La Policía -que debería cumplir su rol de defender la ciudadanía- es ahora uno de los tentáculos del crimen organizado, sumada a otros, cuya labor ha sido tan bien hecha que ahora preferimos colocar enormes portones y muros alrededor de nuestras casas, mientras cuestionamos a aquellas personas que son asesinadas a medianoche, como si ser noctámbulo fuera un delito. Mientras quienes delinquen andan libres por las calles, con licencia y apoyo de los que deberían evitarlo, nosotros estamos presos, cautivos en nuestras propias casas, en arrestos domiciliarios inauditos.
¿En qué clase de país estamos viviendo? El Congreso Nacional protesta -un año después, tarde obviamente- por el aumento del cobro al pasaje de bus, mientras la señora que vende las tortillas en el mercado, o el zapatero que anda por las calles buscando trabajo, o la vendedora de chips de teléfono, caminan más en las peligrosas calles porque 'no ajusta para pagar dos buses de camino al trabajo'. En el gobierno, una rectora de la UNAH protesta -con el apoyo de menos voces de las que debería- porque un 'Estado' incompetente no ha podido hacer aquello para lo que fue concebido: defender los intereses y el bienestar de sus ciudadanos. El Ministerio de 'cultura' -que en otros países es la cara de los gobiernos- es un nido de podredumbre, gobernado por un ministro que se refugia en su color para enarbolar como bandera la excusa de que es víctima de racismo.

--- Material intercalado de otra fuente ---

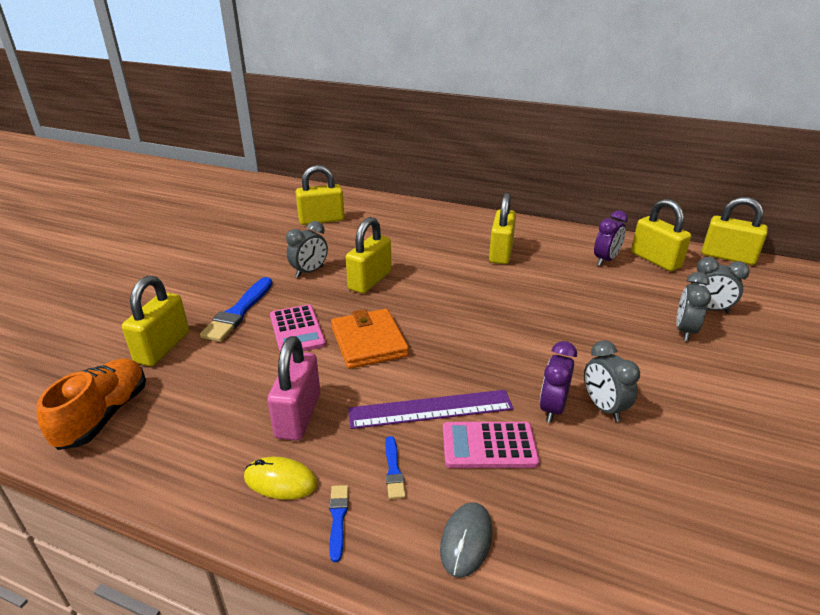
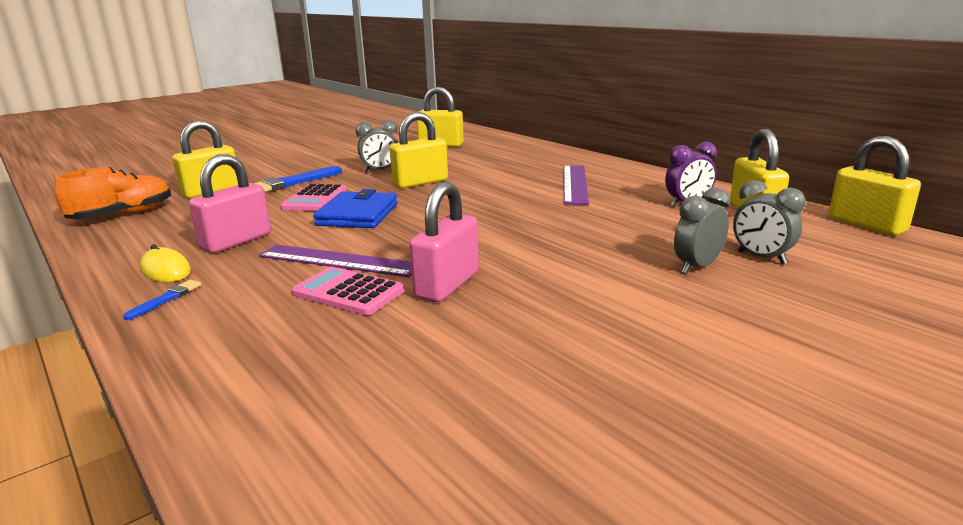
camera: 30 degrees right, 10 degrees down
orange wallet [331,309,409,369] -> blue wallet [313,189,398,228]
blue brush [385,436,406,499] -> none
grey mouse [440,502,492,578] -> none
yellow padlock [489,193,516,264] -> purple ruler [564,165,589,205]
purple clock [539,341,577,423] -> pink padlock [410,182,479,302]
grey clock [584,340,640,422] -> none

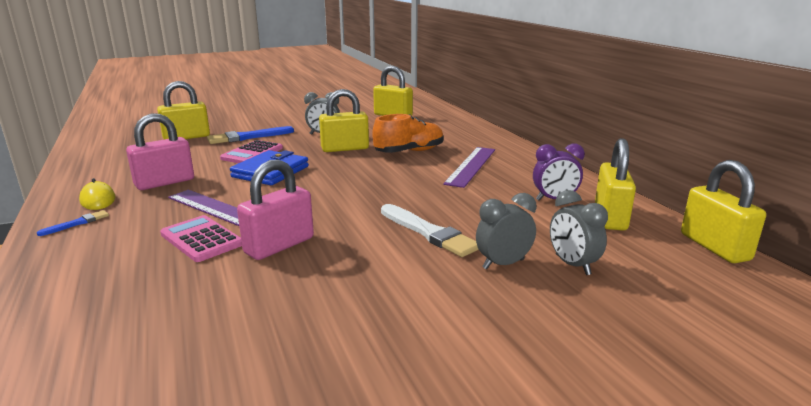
camera: 15 degrees right, 0 degrees up
orange shoe [54,167,171,219] -> orange shoe moved to [372,114,444,153]
none -> white brush [381,204,479,257]

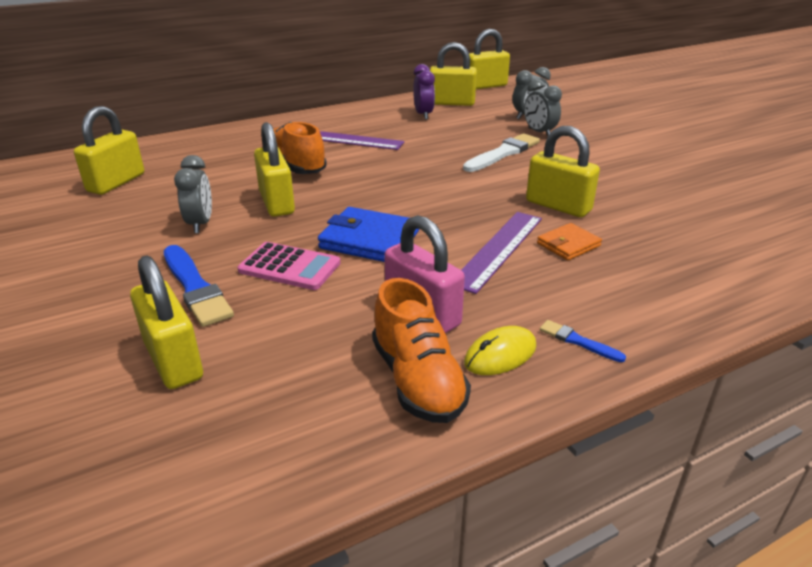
camera: 95 degrees left, 10 degrees up
pink calculator [160,215,242,262] -> orange wallet [537,223,602,260]
pink padlock [237,159,314,260] -> yellow padlock [526,126,600,217]
none -> orange shoe [372,278,471,423]

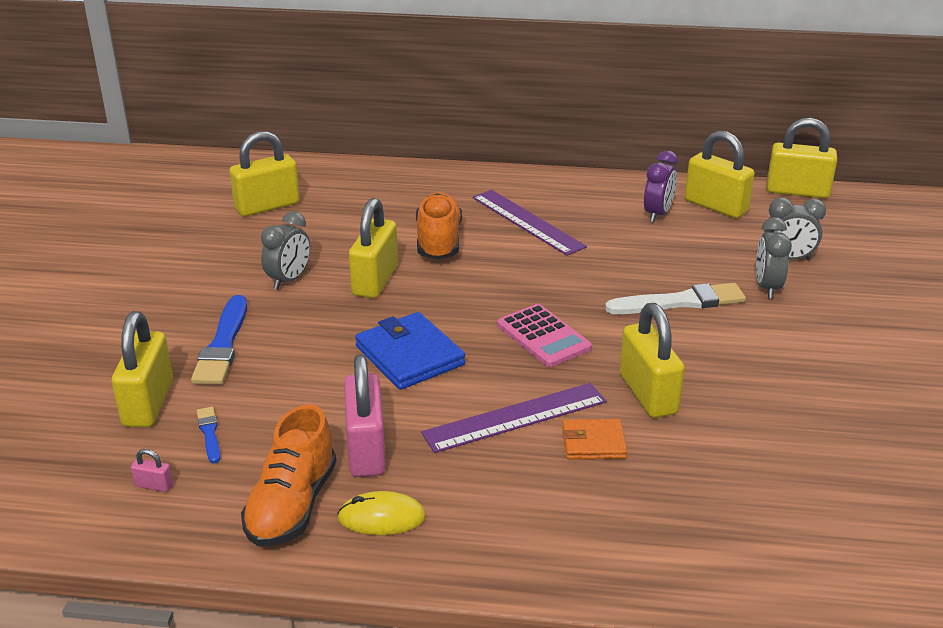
camera: 35 degrees right, 0 degrees up
pink calculator [238,242,340,290] -> pink calculator moved to [497,304,592,367]
blue brush [540,320,626,362] -> blue brush moved to [197,407,220,463]
none -> pink padlock [131,449,173,492]

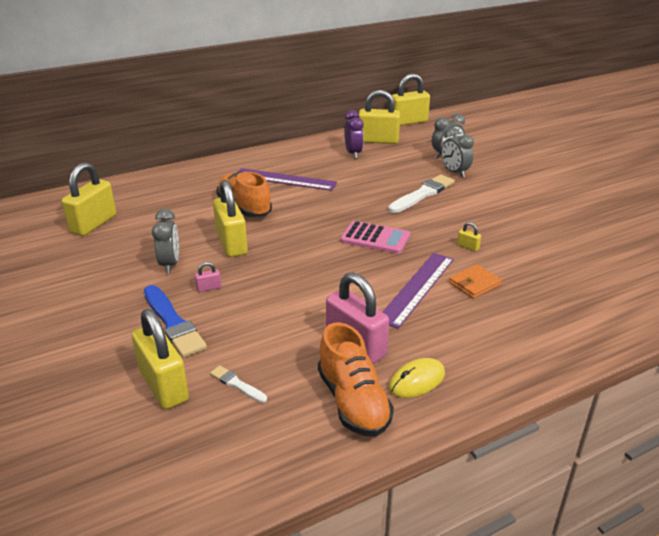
camera: 35 degrees left, 0 degrees up
pink padlock [131,449,173,492] -> pink padlock moved to [195,262,221,292]
blue brush [197,407,220,463] -> white brush [210,365,267,403]
blue wallet [355,312,465,390] -> none
yellow padlock [620,303,685,418] -> yellow padlock [457,222,481,252], size x0.41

Para rematar, una influyente cadena internacional de noticias se preguntó hace poco, 'Honduras: ¿Estado fallido o ausente?'. Eso solo refleja la percepción que allá afuera tienen de nosotros, y que no hace más que alejar a los turistas, esos generosos viajeros que traen sus dólares y ayudan a reactivar la economía del país, que tan alicaída está. El punto es que las cosas no han cambiado en los últimos cien años y el pueblo no va a esperar otros cien más de soledad y miseria.
No hay necesidad de revoluciones en Honduras. Solo hay que hacer los cambios. Solo hay que usar el sentido común, que tanto necesitamos en esta tierra hundida en la más triste y absurda de las ignominias. Dios nos ampare.